Answer
The values are $\frac{1}{2},\frac{\sqrt{3}}{2},\frac{\sqrt{3}}{3},\frac{\sqrt{3}}{1},\frac{2\sqrt{3}}{3}\,\text{ and }\,2$.
Work Step by Step
We have to use the Pythagorian Theorem to find the value of the base (b) for the given angle $\theta $
The perpendicular is $a=1$ and the hypotenuse is $c=2$.

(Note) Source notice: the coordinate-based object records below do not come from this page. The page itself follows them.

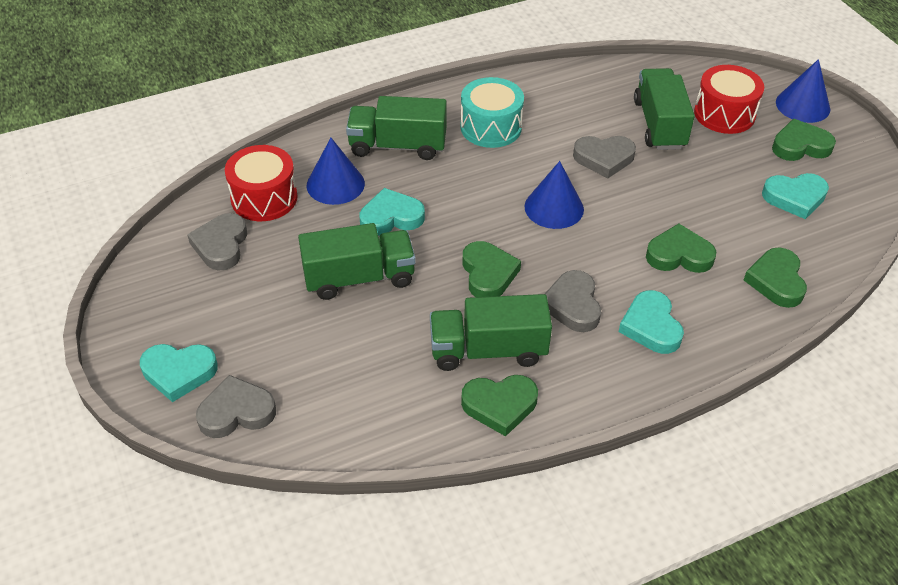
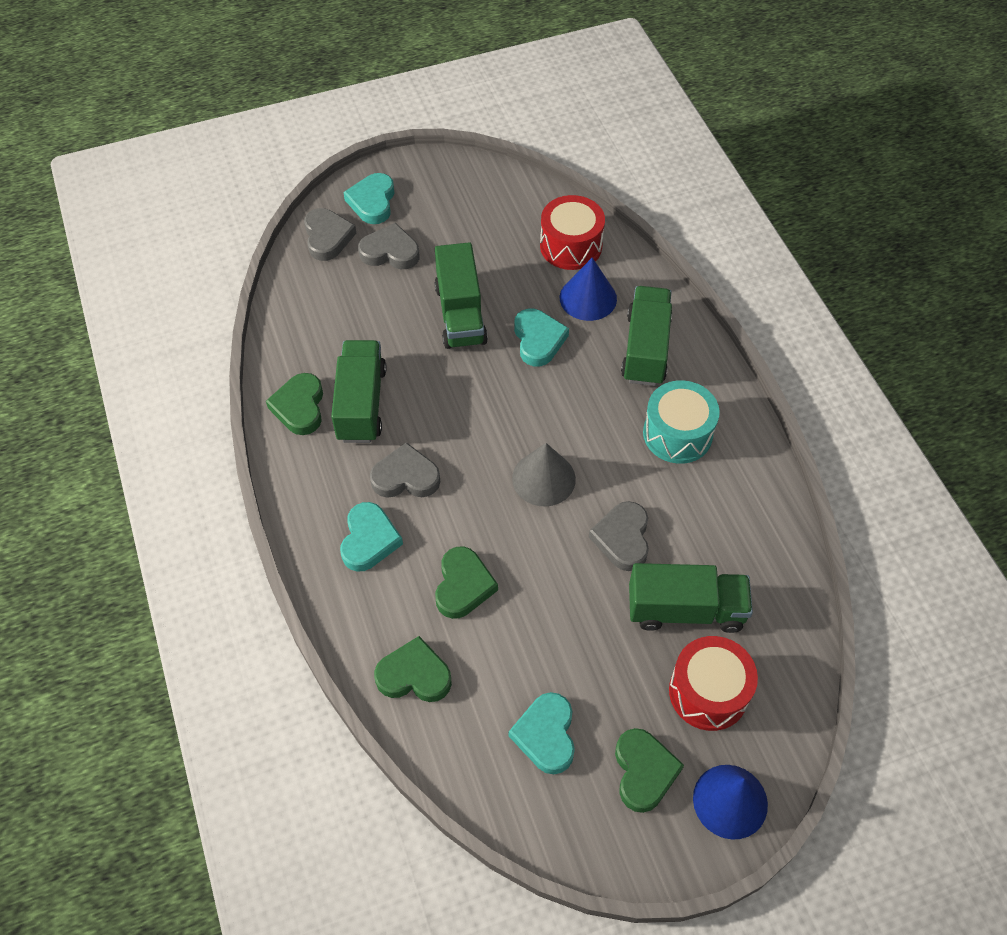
camera: 95 degrees right, 10 degrees up
grey heart [187,213,247,270] -> grey heart moved to [358,223,420,269]
green heart [462,241,521,297] -> none
blue cone [525,161,584,229] -> grey cone [512,443,576,507]
turquoise heart [619,290,684,354] -> turquoise heart turned 105 degrees clockwise [340,502,403,572]

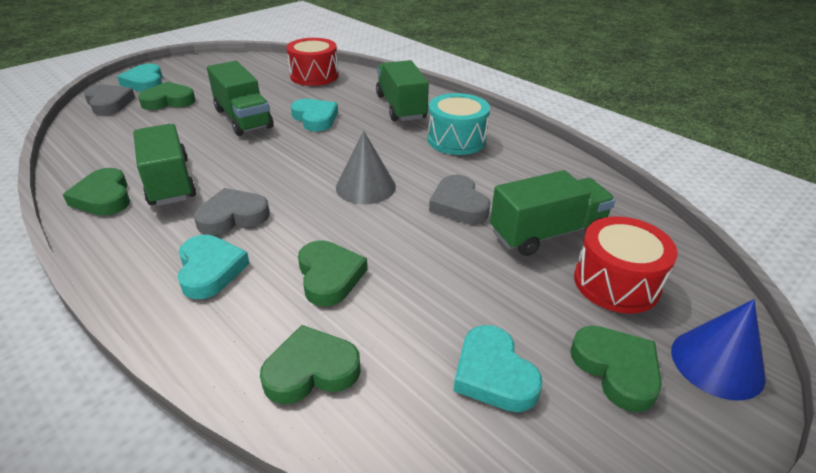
camera: 25 degrees left, 20 degrees down
grey heart [358,223,420,269] -> green heart [138,82,196,110]
blue cone [560,258,617,321] -> none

So, the base $b$ is given by:
$\begin{align}
& {{a}^{2}}+{{b}^{2}}={{c}^{2}} \\
& {{b}^{2}}={{c}^{2}}-{{a}^{2}} \\
& ={{2}^{2}}-{{1}^{2}}
\end{align}$
Further simplify the equation:
$\begin{align}
& a=4-1 \\
& =\sqrt{3}
\end{align}$
Therefore, the base (b) is $\sqrt{3}$
$\begin{align}
& \sin \theta =\frac{a}{c} \\
& =\frac{1}{2}
\end{align}$
And the value of cos is:
$\begin{align}
& \cos \theta =\frac{b}{c} \\
& =\frac{\sqrt{3}}{2}
\end{align}$
And the value of tan is:
$\begin{align}
& \tan \theta =\frac{a}{b} \\
& =\frac{\sqrt{3}}{3}
\end{align}$
And the value of cot is:
$\begin{align}
& \cot \theta =\frac{b}{a} \\
& =\frac{\sqrt{3}}{1}
\end{align}$
And the value of sec is:
$\begin{align}
& \sec \theta =\frac{c}{b} \\
& =\frac{2}{\sqrt{3}} \\
& =\frac{2\sqrt{3}}{3}
\end{align}$
And the value of cosec is:
$\operatorname{cosec}\theta =\frac{c}{a}=2$
Thus, the values are $\frac{1}{2},\frac{\sqrt{3}}{2},\frac{\sqrt{3}}{3},\frac{\sqrt{3}}{1},\frac{2\sqrt{3}}{3}\,\text{ and }\,2$.